And is it not chiefly because, either by accident or by instinctive
good taste, her treasures of beauty and art are so disposed along the
Seine as to be visible at a glance to the best effect? As the instinct
of the true Parisienne teaches her the mystery of setting off the
graces of her person by the fascinations of dress, so the instinct of
the nation to set off the city by the fascinations of architecture and
embellishment. Hence a chief superiority of Paris to London. The Seine
is straight, and its banks are laid out in broad terraces on either
side, called _quais,_ lined with her stateliest palaces and
gardens. The Thames forms an elbow, and is enveloped in dense smoke
and fog. London lowers; the Seine sparkles; London shuts down upon the
Thames, and there is no point of view for the whole river panorama.

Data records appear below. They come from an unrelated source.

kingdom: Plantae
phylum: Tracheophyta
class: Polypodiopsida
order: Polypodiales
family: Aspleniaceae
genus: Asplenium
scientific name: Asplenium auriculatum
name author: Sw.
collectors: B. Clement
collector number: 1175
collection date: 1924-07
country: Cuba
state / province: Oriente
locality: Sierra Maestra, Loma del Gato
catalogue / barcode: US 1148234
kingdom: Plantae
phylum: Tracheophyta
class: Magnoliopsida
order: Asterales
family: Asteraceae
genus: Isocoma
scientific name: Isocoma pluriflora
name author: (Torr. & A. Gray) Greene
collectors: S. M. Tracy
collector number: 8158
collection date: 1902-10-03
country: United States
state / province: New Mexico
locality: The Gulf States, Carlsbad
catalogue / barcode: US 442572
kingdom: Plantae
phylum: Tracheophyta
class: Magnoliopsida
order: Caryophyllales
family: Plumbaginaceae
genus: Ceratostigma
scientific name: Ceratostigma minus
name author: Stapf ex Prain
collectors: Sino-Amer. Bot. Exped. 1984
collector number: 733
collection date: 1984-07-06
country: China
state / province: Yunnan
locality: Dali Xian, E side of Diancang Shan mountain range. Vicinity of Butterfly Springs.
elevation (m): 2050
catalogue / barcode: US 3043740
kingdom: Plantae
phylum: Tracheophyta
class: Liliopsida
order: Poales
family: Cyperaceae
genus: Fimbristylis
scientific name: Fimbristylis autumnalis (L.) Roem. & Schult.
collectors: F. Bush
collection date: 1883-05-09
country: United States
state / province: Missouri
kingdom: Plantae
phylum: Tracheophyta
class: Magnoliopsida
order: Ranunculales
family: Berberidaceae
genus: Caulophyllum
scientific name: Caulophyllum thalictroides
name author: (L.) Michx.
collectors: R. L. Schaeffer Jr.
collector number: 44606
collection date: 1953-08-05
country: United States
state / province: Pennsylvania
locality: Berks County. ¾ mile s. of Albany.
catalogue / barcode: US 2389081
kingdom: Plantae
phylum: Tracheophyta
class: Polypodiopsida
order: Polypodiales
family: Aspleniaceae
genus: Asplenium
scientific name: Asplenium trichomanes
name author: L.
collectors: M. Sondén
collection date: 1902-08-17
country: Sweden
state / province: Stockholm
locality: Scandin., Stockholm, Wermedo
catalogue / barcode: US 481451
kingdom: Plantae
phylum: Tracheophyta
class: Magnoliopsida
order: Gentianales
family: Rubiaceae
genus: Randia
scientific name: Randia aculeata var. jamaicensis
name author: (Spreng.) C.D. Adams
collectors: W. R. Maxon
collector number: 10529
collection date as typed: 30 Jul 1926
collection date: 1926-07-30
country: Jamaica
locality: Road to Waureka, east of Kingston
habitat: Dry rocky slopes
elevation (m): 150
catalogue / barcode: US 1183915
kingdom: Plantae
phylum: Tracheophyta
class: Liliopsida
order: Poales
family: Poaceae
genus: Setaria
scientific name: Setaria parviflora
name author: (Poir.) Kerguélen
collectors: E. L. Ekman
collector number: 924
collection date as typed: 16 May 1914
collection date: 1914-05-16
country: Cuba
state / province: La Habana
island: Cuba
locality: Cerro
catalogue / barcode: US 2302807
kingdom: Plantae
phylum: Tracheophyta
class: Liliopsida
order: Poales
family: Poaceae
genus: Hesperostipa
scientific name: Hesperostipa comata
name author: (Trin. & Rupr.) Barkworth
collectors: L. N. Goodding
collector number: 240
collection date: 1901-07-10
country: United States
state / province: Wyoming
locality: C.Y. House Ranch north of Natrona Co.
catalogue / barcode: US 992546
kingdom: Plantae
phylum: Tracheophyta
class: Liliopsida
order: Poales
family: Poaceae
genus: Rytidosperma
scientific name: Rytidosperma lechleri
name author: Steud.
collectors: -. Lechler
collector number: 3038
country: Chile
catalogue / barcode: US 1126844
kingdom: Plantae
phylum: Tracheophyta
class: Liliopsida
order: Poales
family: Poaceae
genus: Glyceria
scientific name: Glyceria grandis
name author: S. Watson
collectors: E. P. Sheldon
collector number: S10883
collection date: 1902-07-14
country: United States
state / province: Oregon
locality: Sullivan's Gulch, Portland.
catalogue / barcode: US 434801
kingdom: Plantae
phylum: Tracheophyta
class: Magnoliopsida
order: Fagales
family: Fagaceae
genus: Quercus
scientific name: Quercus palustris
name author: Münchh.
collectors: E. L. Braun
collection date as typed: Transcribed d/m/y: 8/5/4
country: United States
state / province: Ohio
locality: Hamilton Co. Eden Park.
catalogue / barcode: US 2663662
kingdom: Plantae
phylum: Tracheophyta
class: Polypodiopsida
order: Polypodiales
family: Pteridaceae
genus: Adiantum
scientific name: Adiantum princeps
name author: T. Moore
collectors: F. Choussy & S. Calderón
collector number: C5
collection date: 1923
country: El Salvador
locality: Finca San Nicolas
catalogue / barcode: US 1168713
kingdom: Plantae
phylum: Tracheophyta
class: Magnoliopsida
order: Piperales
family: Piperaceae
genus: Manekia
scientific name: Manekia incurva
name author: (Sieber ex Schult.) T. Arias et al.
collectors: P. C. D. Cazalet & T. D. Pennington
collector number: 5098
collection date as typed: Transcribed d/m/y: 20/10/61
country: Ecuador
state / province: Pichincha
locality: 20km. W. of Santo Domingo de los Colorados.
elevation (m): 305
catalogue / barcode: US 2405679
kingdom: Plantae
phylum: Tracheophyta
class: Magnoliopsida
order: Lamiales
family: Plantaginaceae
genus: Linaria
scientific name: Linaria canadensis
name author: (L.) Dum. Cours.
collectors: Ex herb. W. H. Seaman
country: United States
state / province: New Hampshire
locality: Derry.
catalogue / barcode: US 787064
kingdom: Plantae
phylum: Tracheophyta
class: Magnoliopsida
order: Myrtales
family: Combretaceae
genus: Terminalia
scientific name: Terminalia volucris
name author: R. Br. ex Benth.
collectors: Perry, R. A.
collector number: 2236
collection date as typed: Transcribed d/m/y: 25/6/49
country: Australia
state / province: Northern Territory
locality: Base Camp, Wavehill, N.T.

Paris rises amphitheatrically, on either side the Seine, and the eye
from the Pont d'Austerlitz seems to fly through the immense reach like
an arrow, casting its shadow on every thing of beauty or grandeur
Paris possesses.
Rapidly now I sped onward, paying brief visits to the Palais de
Justice, the Hotel de Ville, and spending a cool half hour in Notre
Dame. I love to sit in these majestic fanes, abstracting them from the
superstition which does but desecrate them, and gaze upward to their
lofty, vaulted arches, to drink in the impression of architectual
sublimity, which I can neither analyze nor express.